An initiative aimed at increasing the graduation rates of under-represented students at the nation’s largest university system has critics concerned some provisions will dilute quality education and exacerbate existing gaps.
The California State University Board of Trustees on Wednesday unveiled the plan, part of the national Access to Success project, aimed at cutting by half the gap in the college-going and graduation rates of low-income and minority with that of Whites by 2016. CSU also wants to increase degree attainment by 8 percent overall, officials said. However, it remains to be seen how the state will implement goals with a strained budget.
All 23 campuses will be tasked with devising a strategy for their individual institutions to raise the six-year graduation rate from 46 percent to the national average of 54 percent. The goal is to graduate 7,000 to 8,000 more students each year, CSU Chancellor Dr. Charles Reed told the Los Angeles Times.
CSU faculty and staff praised the goals but cautioned that excluding them from the process may result in misguided methods.
“I will confess that we’re surprised there has been no conversation with faculty, student and support personnel about what would help students graduate in a more timely fashion,” said Dr. Lillian Taiz, president of the California Faculty Association. “The truth is that people on the ground know the problem and the solutions from our daily interactions with students. We know two issues account for most of the difficulties students are having in graduating.”
Taiz, a history professor at Cal State, Los Angeles, said the availability of classes and financial concerns are the primary obstacles to degree completion.
“For years now, students have made presentations to the Board of Trustees about how (fee) increases … often force them to either seek out paid employment, which is not healthy for their studies, or to drop out all together.”
The initiative may reduce the number of general education courses to allow students to move on to major coursework sooner, restrict class withdrawal and establish learning communities, officials said. Reed said campuses may employ assessments and improved advising to track students on their way to a degree.
“There are simple things we can do, like having faculty take class attendance and if a student misses a second or third time, call or e-mail to find out why and get on it before they get so far behind, get a failing grade and give up hope,” Reed told the Los Angeles Times.
CFA Vice President Dr. Kim Geron, of CSU East Bay, raised concerns about what impact the college completion initiative would have on remedial programs that prepare students for college-level work.
“Graduation rates cannot be achieved on the cheap by downsizing or eliminating long-established and highly successful fundamental classes. Incoming freshman need these courses and the best way to meet their needs and achieve their dream of a college degree is to allow them the opportunity to take the remedial courses,” Geron said.
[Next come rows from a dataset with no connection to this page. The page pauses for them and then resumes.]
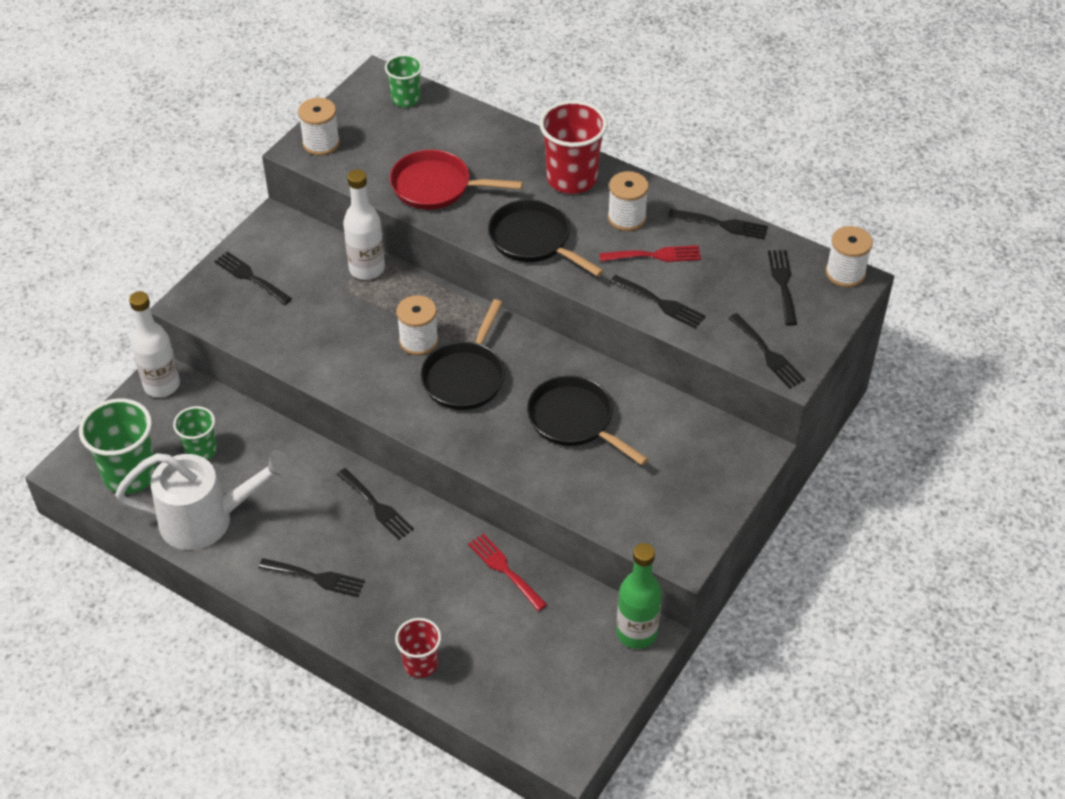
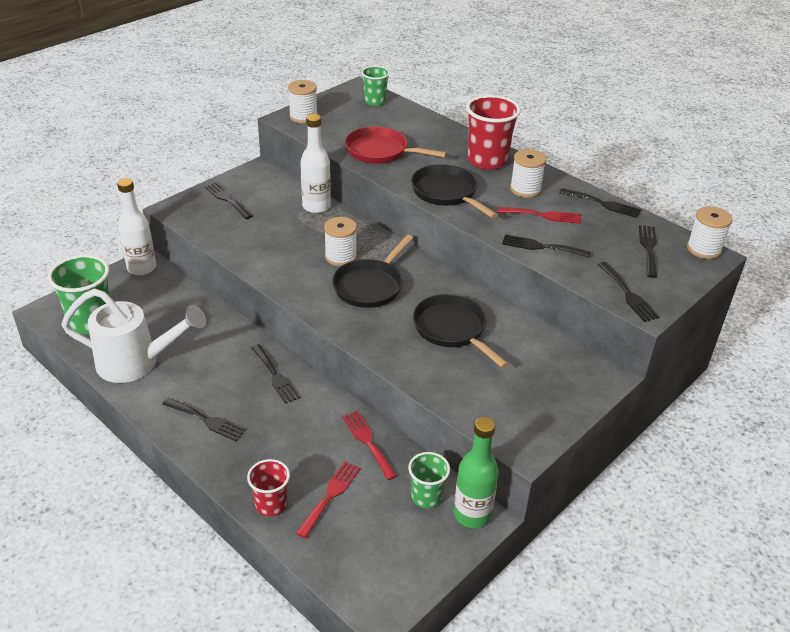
camera: 10 degrees right, 10 degrees down
(201, 450) = (152, 315): green cup -> green cup (426, 497)
(481, 641) = (330, 496): none -> red fork
(661, 303) = (541, 247): black fork -> black fork turned 150 degrees clockwise

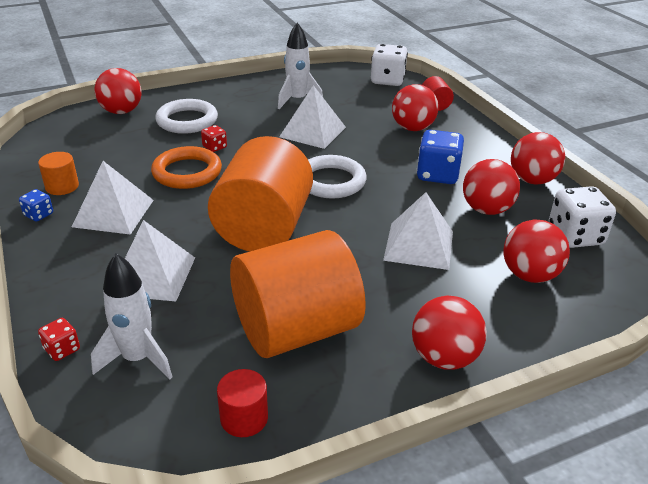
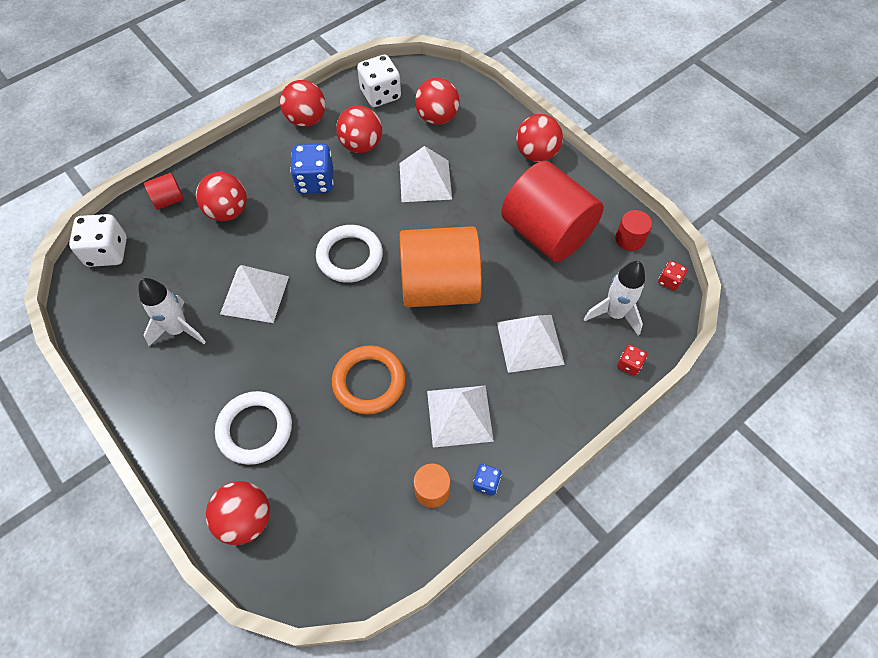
camera: 105 degrees left, 25 degrees up
(214, 147) = (311, 376): red dice -> red dice (669, 281)
(296, 330) = (546, 233): orange cylinder -> red cylinder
“My specific concern is that this educational committee is placing a higher value of expediency rather than on quality education,” CSU Dominguez Hills student Adan Alonzo said during the board meeting.
Responding to the comments, Trustee Herbert Carter made an emotional rebuttal to the claim the proposed changes would harm students of color and prevent those of low economic means from reaching academic success.
“This appears to me to be something of a pre-emptive strike to prohibit this system from bringing about necessary changes in a program that has not served everyone well over the past 30 years,” Carter said, linking concerns raised Wednesday about remedial education to an upcoming board meeting on that topic. “We need to do more to help young people, particularly people of color who come into this system underprepared by the inadequate high school they attended.”
There are no calculations as to the cost of the graduation initiative that will affect CSU’s 450,000 students, but Reed has given some indication that stimulus money may be used to reach the goals President Barack Obama has set for the nation’s higher education system.
Carter reiterated the CSU’s commitment to bringing all of California’s students under an equitable, efficient and cost-effective plan.
“I want it clear that we will do what we can to help all of our students be successful and we should not shy away from change,” he said. “Simply because we have done something one way for the past 30 years does not mean that we can’t find some better ways to try and do it differently. “
The Access to Success is a project of the National Association of System Heads (NASH) and The Education Trust and includes 24 public higher education systems including CSU.